Gender, Sexuality, and Power in Latin America Since Independence
Title | Gender, Sexuality, and Power in Latin America Since Independence PDF eBook |
Author | William E. French |
Publisher | Rowman & Littlefield |
Pages | 326 |
Release | 2007 |
Genre | History |
ISBN | 9780742537439 |
Integrates gender and sexuality into the main currents of historical interpretation concerning Latin America.
I Ask for Justice
Title | I Ask for Justice PDF eBook |
Author | David Carey, Jr. |
Publisher | University of Texas Press |
Pages | 364 |
Release | 2013-10-01 |
Genre | Social Science |
ISBN | 029274868X |
Given Guatemala’s record of human rights abuses, its legal system has often been portrayed as illegitimate and anemic. I Ask for Justice challenges that perception by demonstrating that even though the legal system was not always just, rural Guatemalans considered it a legitimate arbiter of their grievances and an important tool for advancing their agendas. As both a mirror and an instrument of the state, the judicial system simultaneously illuminates the limits of state rule and the state’s ability to co-opt Guatemalans by hearing their voices in court. Against the backdrop of two of Latin America’s most oppressive regimes—the dictatorships of Manuel Estrada Cabrera (1898–1920) and General Jorge Ubico (1931–1944)—David Carey Jr. explores the ways in which indigenous people, women, and the poor used Guatemala’s legal system to manipulate the boundaries between legality and criminality. Using court records that are surprisingly rich in Maya women’s voices, he analyzes how bootleggers, cross-dressers, and other litigants crafted their narratives to defend their human rights.
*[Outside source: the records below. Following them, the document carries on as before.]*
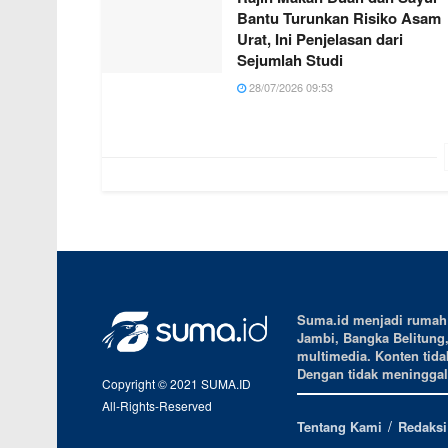
Bantu Turunkan Risiko Asam
Urat, Ini Penjelasan dari
Sejumlah Studi
28/07/2026 09:53
Suma.id menjadi rumah b
Jambi, Bangka Belitung
multimedia. Konten tidak
Dengan tidak meninggalk
Copyright © 2021 SUMA.ID
All-Rights-Reserved
Tentang Kami
Redaksi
Revealing how nuances of power, gender, ethnicity, class, and morality were constructed and contested, this history of crime and criminality demonstrates how Maya men and women attempted to improve their socioeconomic positions and to press for their rights with strategies that ranged from the pursuit of illicit activities to the deployment of the legal system.
Fatal Love
Title | Fatal Love PDF eBook |
Author | Victor Uribe-Uran |
Publisher | Stanford University Press |
Pages | 456 |
Release | 2015-12-16 |
Genre | History |
ISBN | 0804796319 |
One night in December 1800, in the distant mission outpost of San Antonio in northern Mexico, Eulalia Californio and her lover Primo plotted the murder of her abusive husband. While the victim was sleeping, Prio and his brother tied a rope around Juan Californio's neck. One of them sat on his body while the other pulled on the rope and the woman, grabbing her husband by the legs, pulled in the opposite direction. After Juan Californio suffocated, Eulalia ran to the mission and reported that her husband had choked while chewing tobacco. Suspicious, the mission priests reported the crime to the authorities in charge of the nearest presidio. For historians, spousal murders are significant for what they reveal about social and family history, in particular the hidden history of day-to-day gender relations, conflicts, crimes, and punishments. Fatal Love examines this phenomenon in the late colonial Spanish Atlantic, focusing on incidents occurring in New Spain (colonial Mexico), New Granada (colonial Colombia), and Spain from the 1740s to the 1820s. In the more than 200 cases consulted, it considers not only the social features of the murders, but also the legal discourses and judicial practices guiding the historical treatment of spousal murders, helping us understand the historical intersection of domestic violence, private and state/church patriarchy, and the law.